Single-level cell (SLC) NAND, as the name indicates, stores one bit in each cell. There are two states SLC NAND can be in: programmed (0) or erased (1), which depends on the level of charge that is applied to the cell. Because the number of potential states is limited to two, determining the state of a cell is a quick process.

SLC NAND is the simplest of the NAND flash memory types and has a very low chance of error. SLC NAND memory cells can take about 100,000 write operations before failure, giving them the highest endurance of the NAND types. However, it is also the most expensive option; it's more than twice the price of multi-level cell NAND. Because of the high price, performance and reliability of SLC, it is most often used in commercial and industry applications.

Multi-level cell

Perhaps the most cryptically named of the bunch, multi-level cell (MLC) NAND stores two bits per cell. This means that there are four possible states (00, 01, 10, 11,) as opposed to SLC's two. Serving as a midpoint between single- and triple-level cells, MLC has a higher bit rate than SLC, which lowers the number of write-cycles it can sustain and increases the chance of error. MLC NAND can take about 10,000 write-cycles per cell.

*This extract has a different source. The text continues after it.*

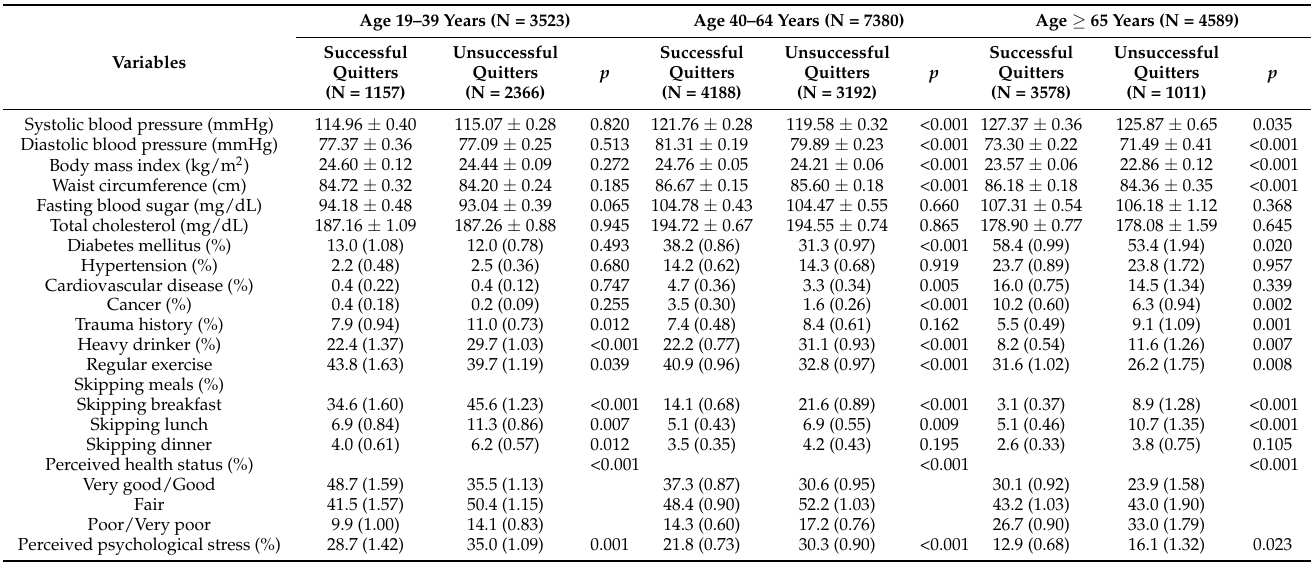
Table 3. Clinical characteristics, health behaviors, and perceived health status of study participants by age group (N = 15,492).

As mentioned previously, however, MLC NAND is significantly less expensive than SLC and is the right choice for many use cases. Manufacturers of consumer-based electronic devices, such as PCs, are partial to MLC NAND thanks to its lower price tag.

However, MLC NAND is not limited to consumer-grade flash. Enterprise MLC (eMLC) is an enhanced type of MLC NAND that accommodates more write-cycles than the consumer variety. EMLC NAND can handle 20,000-30,000 write-cycles, making it better suited to more demanding use cases while avoiding steep SLC costs.

Triple-level cell

Boasting three bits per memory cell, triple-level cell (TLC) NAND is another type of NAND flash memory suited to consumer-level products. Also referred to as MLC-3, 3-bit MLC and X3, TLC NAND comes with a lower price tag than both SLC and MLC NAND. There are eight possible states for TLC NAND: 000, 001, 010, 011, 100, 101, 110 and 111.

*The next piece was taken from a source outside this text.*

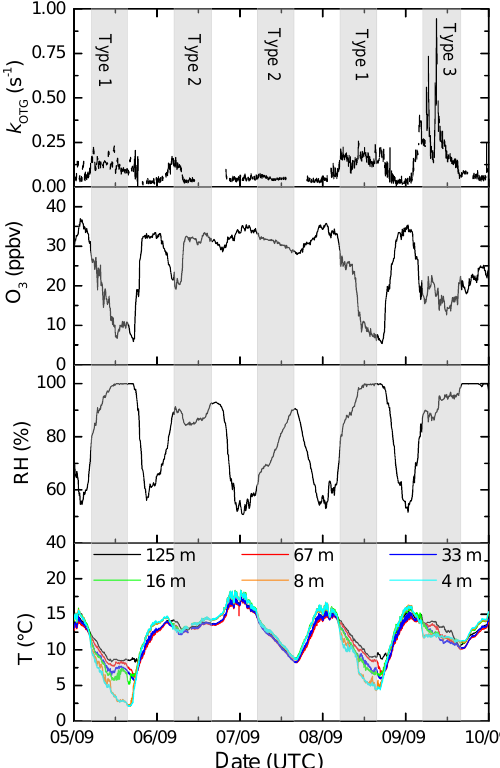
Figure 4. Expanded view of five campaign days illustrating the three types (1–3) of night encountered. Type 1 has a strong verti- cal gradient in temperature (T) and significant O 3 loss with relative humidity (RH) at 100%. Type 2 (no temperature inversion), has little or no O 3 loss. Type 3 is influenced by emissions from the Ko- rkeakoski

TLC has a higher storage density than SLC and MLC and a lower cost per bit. However, these come at a cost; TLC NAND has lower performance, longevity and reliability. TLC NAND benefits from the addition of 3D NAND, expanding its potential enterprise use cases.

Quad-level cell

Quad-level cell (QLC) NAND stores four bits in each memory cell. Continuing with the previous trend, QLC NAND is cheaper than the above options, but has lower endurance for writes. QLC was developed for the additional storage capacity it provides SSDs and is capable of faster reads than other types of NAND flash.

QLC NAND is suited particularly to read-intensive applications and is used for applications supporting AI, machine learning and deep learning, where data is typically written once. It is not suited to write-intensive workloads, supporting around 100 write cycles. As with other NAND flash memory types, the addition of 3D NAND can boost the number of write cycles QLC NAND can endure. However, with QLC, this change only increases the number of write cycles to about 1,000.

3D NAND

While 2D or planar NAND has one layer of memory cells, 3D NAND stacks cells vertically in multiple layers. 3D NAND SSDs are available using MLC, TLC and QLC NAND technology, but not SLC NAND. With 3D NAND architecture, an SSD has much higher density than with planar NAND, in a smaller physical space. Higher density means that 3D NAND SSDs are lower in cost per gigabyte, require less power consumption and have a higher write performance.

However, there are some disadvantages to using 3D NAND instead of 2D. The cost of manufacturing 3D NAND is higher at the outset, requiring additional steps not necessary in the production of 2D NAND SSDs. 3D NAND can be used in all the same scenarios as planar NAND, but its use will depend on the organization's requirements and budget constraints.